Here is a summary of the results obtained:

### KNN Regressor

| Window Size | MAE     | RMSE     |
|-------------|---------|----------|
| 30          | 63.0793 | 100.9408 |
| 60          | 57.7650 | 93.6251  |
| 90          | 50.4311 | 78.6860  |

*Analysis:* The KNN model's performance improved as the window size increased, with the 90-day window yielding the lowest MAE and RMSE.

### Simple RNN

| Window Size | MAE     | RMSE     |
|-------------|---------|----------|
| 30          | 204.3943 | 315.2109 |
| 60          | 134.7820 | 176.2921 |
| 90          | 81.0846 | 130.7446 |

*Analysis:* Similar to KNN, the Simple RNN showed better performance with larger window sizes. The MAE and RMSE are significantly higher than the KNN model.

### GRU

| Window Size | MAE     | RMSE     |
|-------------|---------|----------|
| 30          | 231.5595 | 328.4980 |
| 60          | 177.1460 | 278.5381 |
| 90          | 153.3246 | 208.2133 |

*Analysis:* The GRU model's performance also improved with increasing window size. The MAE and RMSE are higher than both KNN and Simple RNN.

### LSTM

| Window Size | MAE     | RMSE     |
|-------------|---------|----------|
| 30          | 353.2603 | 509.9431 |
| 60          | 210.4903 | 310.6218 |
| 90          | 151.7005 | 207.5123 |

*Analysis:* The LSTM model, like the others, performed better with larger window sizes. The MAE and RMSE are the highest among all models for the 30 and 60 day windows, but closer to the GRU for the 90 day window.

### Bidirectional LSTM

| Window Size | MAE     | RMSE     |
|-------------|---------|----------|
| 30          | 133.4445 | 201.3737 |
| 60          | 191.2091 | 284.7557 |
| 90          | 177.5884 | 234.2708 |

*Analysis:* The Bidirectional LSTM shows varied performance across window sizes. The 30-day window had the lowest MAE and RMSE, while the 60 and 90-day windows performed worse than the Simple RNN and GRU for the same window sizes.

### Overall Comparison

Based on the MAE and RMSE values, the **KNN Regressor with a 90-day window** appears to be the best performing model among those tested for predicting the 'High' price of the NIFTY 50 index, achieving the lowest MAE (50.4311) and RMSE (78.6860).

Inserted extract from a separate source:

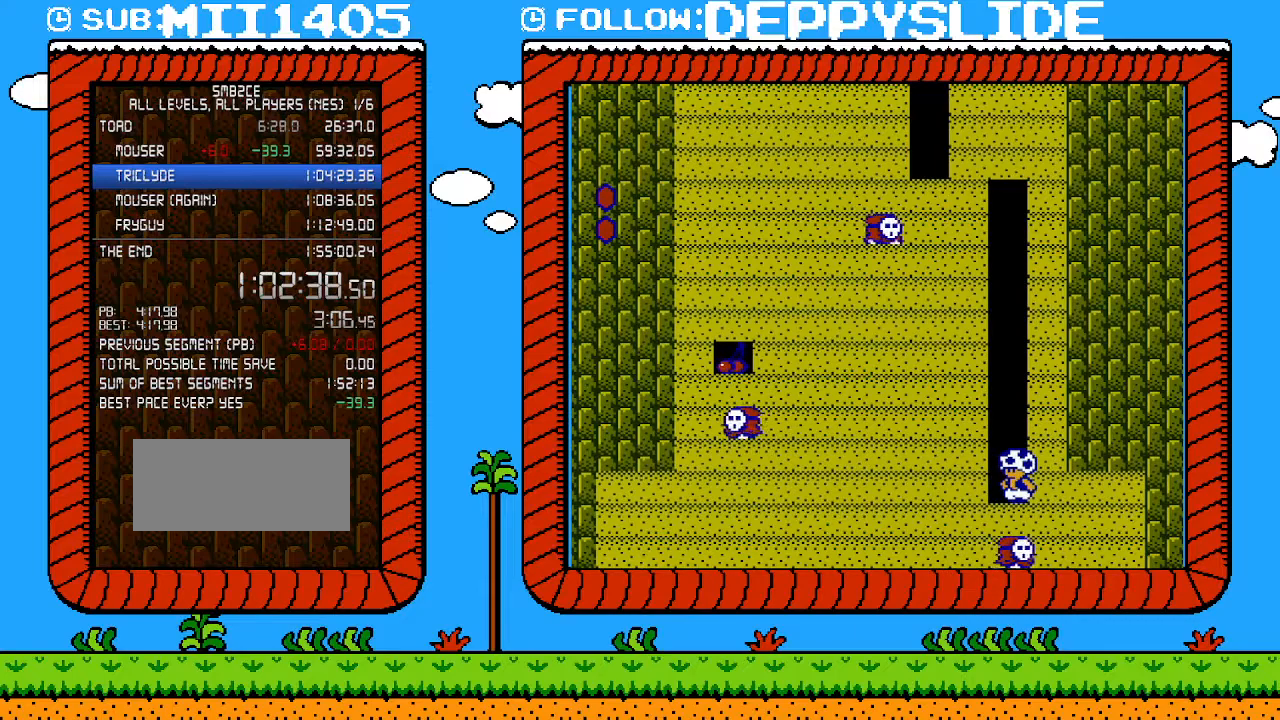
{"buttons": ["B", "DPAD_RIGHT"], "events": [[50, "B", "up"], [117, "B", "down"], [333, "DPAD_RIGHT", "down"]]}
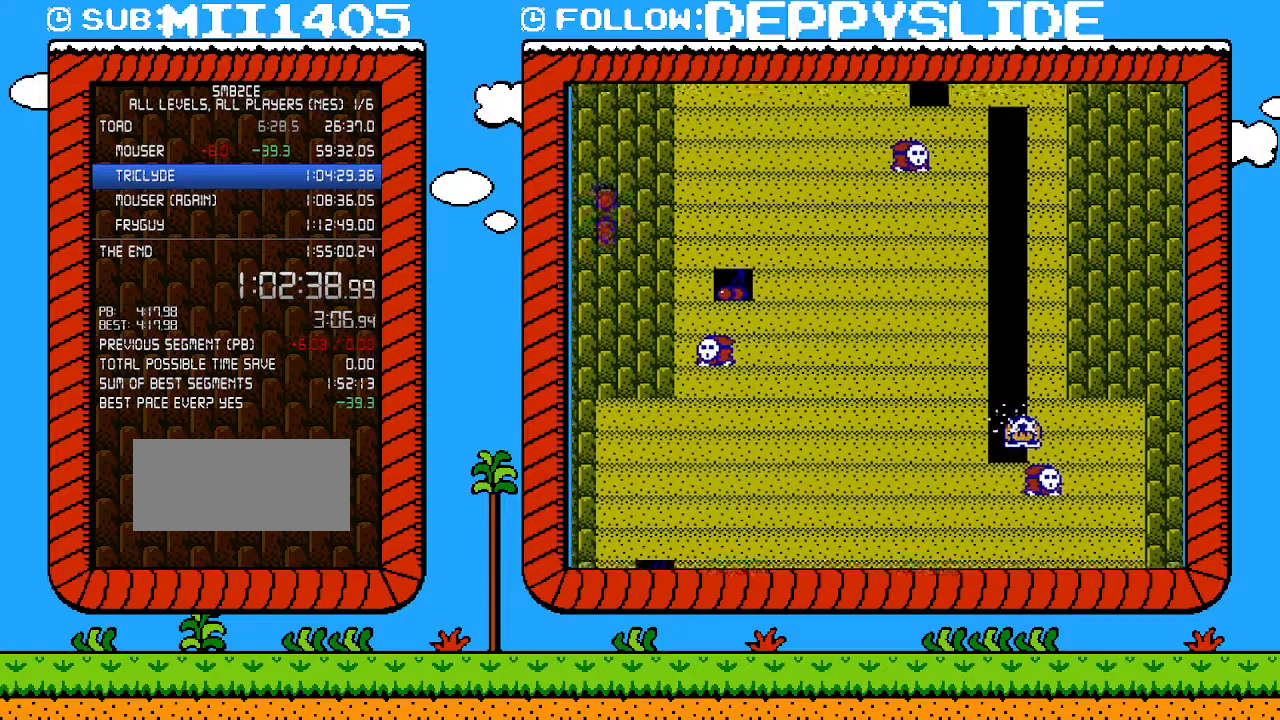
{"buttons": ["B"], "events": [[50, "DPAD_RIGHT", "up"], [283, "DPAD_RIGHT", "down"], [500, "DPAD_RIGHT", "up"]]}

Among the deep learning models, the Simple RNN generally performed better than GRU and LSTM, with the 90-day window again yielding the best results. The Bidirectional LSTM showed promising results for the 30-day window, but its performance degraded for larger window sizes.

It's important to note that these results are based on the specific model configurations and hyperparameters used. Further tuning and experimentation could potentially improve the performance of all models.